Given problem: Pick out every line of the items below that contains the word "clock", and copy each one unchanged.
--- Records ---
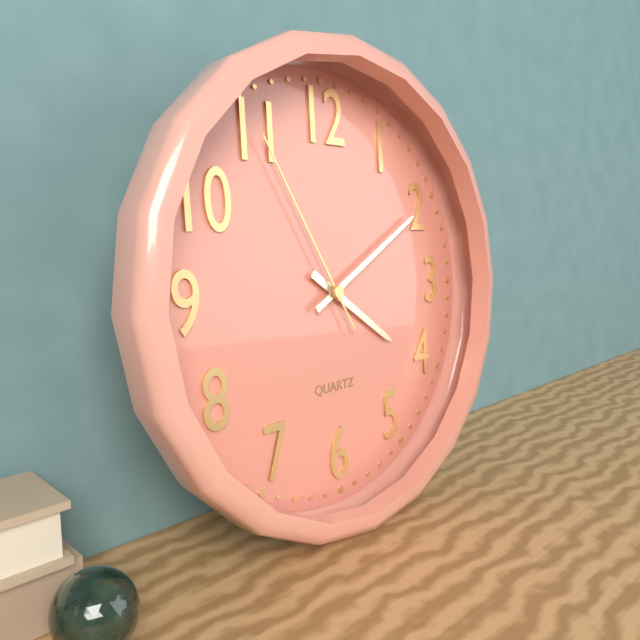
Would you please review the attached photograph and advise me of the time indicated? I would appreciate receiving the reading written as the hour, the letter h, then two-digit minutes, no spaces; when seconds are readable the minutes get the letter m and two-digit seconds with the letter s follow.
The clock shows 4h10m55s
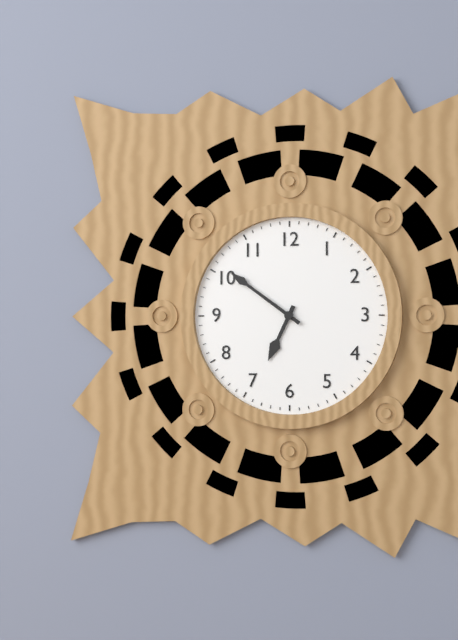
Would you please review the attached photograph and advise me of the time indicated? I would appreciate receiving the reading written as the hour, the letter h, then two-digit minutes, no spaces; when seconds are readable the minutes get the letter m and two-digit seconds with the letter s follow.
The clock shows 6h51
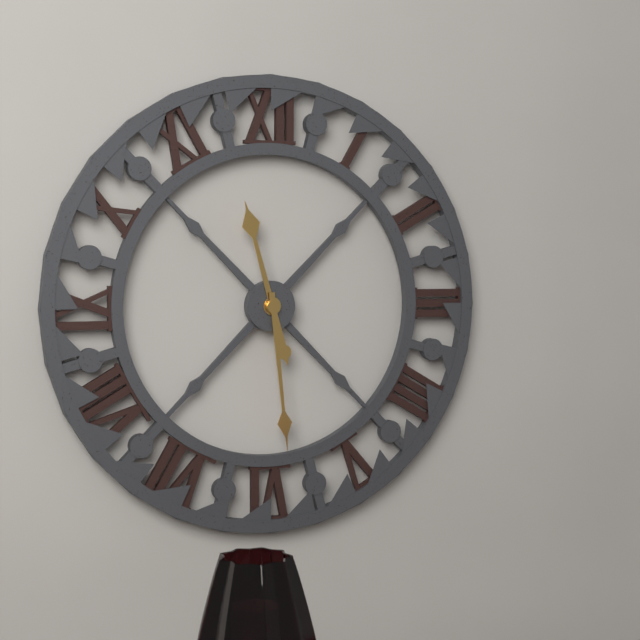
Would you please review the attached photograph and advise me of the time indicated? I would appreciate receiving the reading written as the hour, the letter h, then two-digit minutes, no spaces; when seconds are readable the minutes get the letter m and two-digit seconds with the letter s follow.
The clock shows 11h29
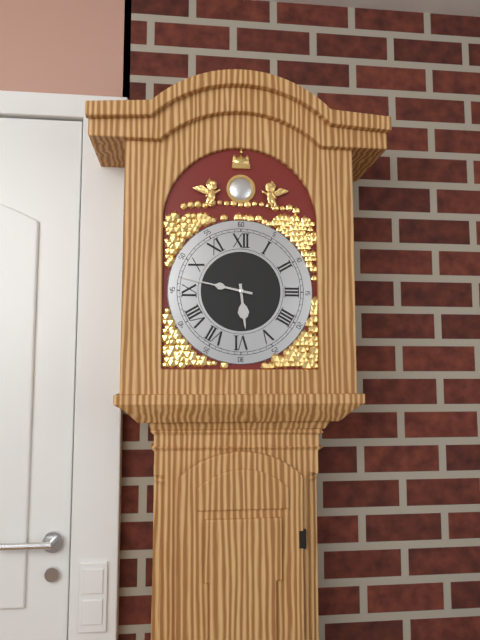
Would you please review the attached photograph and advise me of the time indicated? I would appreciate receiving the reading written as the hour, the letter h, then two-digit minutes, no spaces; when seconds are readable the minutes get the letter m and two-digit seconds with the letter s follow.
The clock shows 5h47
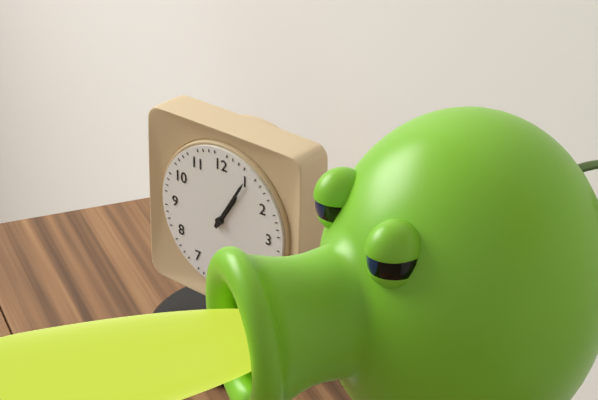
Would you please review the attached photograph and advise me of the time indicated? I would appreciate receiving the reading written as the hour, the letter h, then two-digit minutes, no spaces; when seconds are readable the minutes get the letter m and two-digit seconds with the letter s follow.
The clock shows 1h05
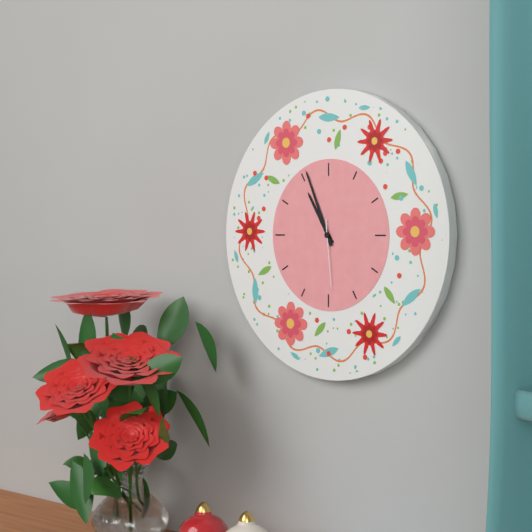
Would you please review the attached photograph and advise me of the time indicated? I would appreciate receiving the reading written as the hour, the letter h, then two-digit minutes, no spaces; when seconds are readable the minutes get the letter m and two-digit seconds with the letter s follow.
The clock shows 10h56m29s
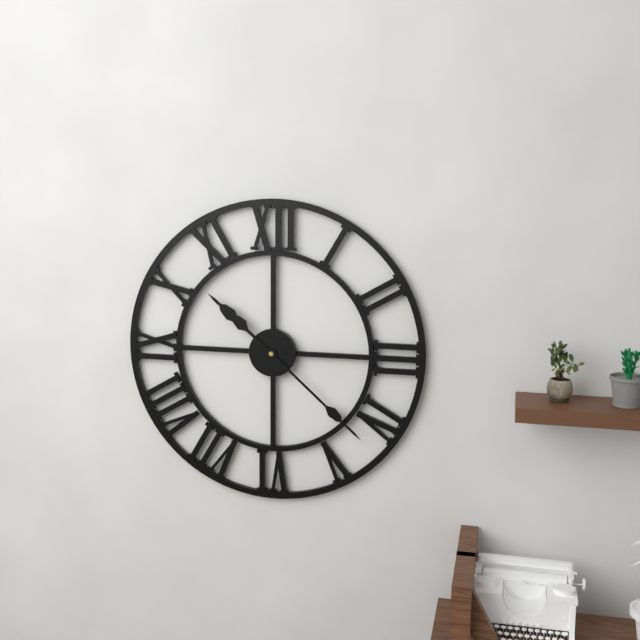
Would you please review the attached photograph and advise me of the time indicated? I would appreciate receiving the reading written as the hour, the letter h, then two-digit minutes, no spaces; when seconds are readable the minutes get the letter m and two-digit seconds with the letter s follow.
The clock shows 10h22
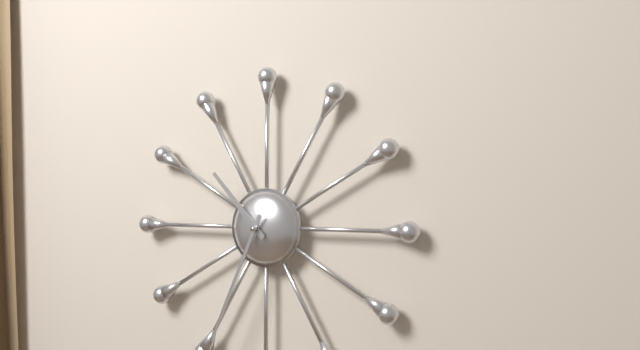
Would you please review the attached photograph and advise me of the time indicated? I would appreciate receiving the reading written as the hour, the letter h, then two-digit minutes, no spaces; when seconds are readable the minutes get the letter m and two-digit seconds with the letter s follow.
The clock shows 10h34
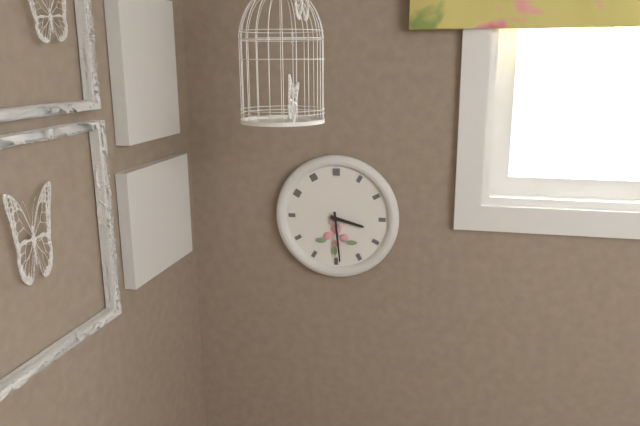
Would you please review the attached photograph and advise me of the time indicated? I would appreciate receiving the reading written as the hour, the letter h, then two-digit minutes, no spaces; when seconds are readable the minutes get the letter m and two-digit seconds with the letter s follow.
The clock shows 3h29
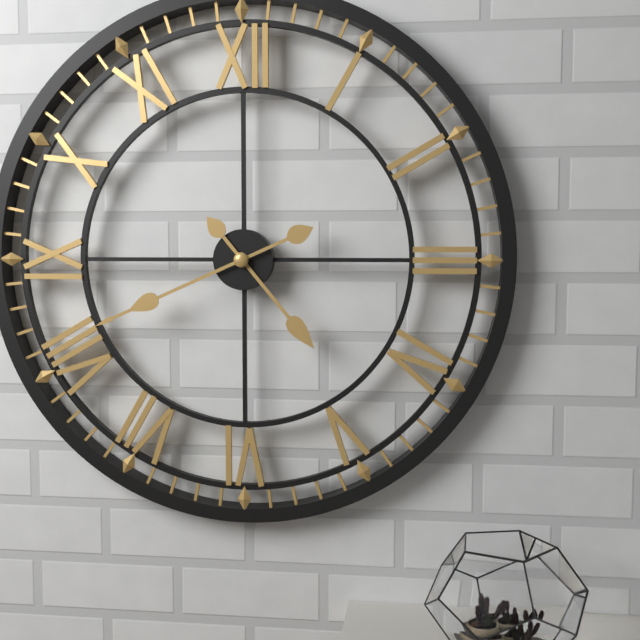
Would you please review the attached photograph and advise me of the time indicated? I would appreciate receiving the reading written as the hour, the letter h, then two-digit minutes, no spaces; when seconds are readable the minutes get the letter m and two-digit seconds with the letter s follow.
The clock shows 4h41
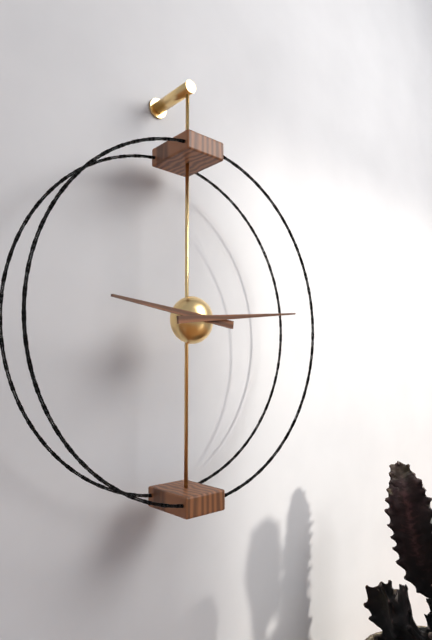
---
Response to this exercise:
The clock shows 4h10m55s
The clock shows 6h51
The clock shows 11h29
The clock shows 5h47
The clock shows 1h05
The clock shows 10h56m29s
The clock shows 10h22
The clock shows 10h34
The clock shows 3h29
The clock shows 4h41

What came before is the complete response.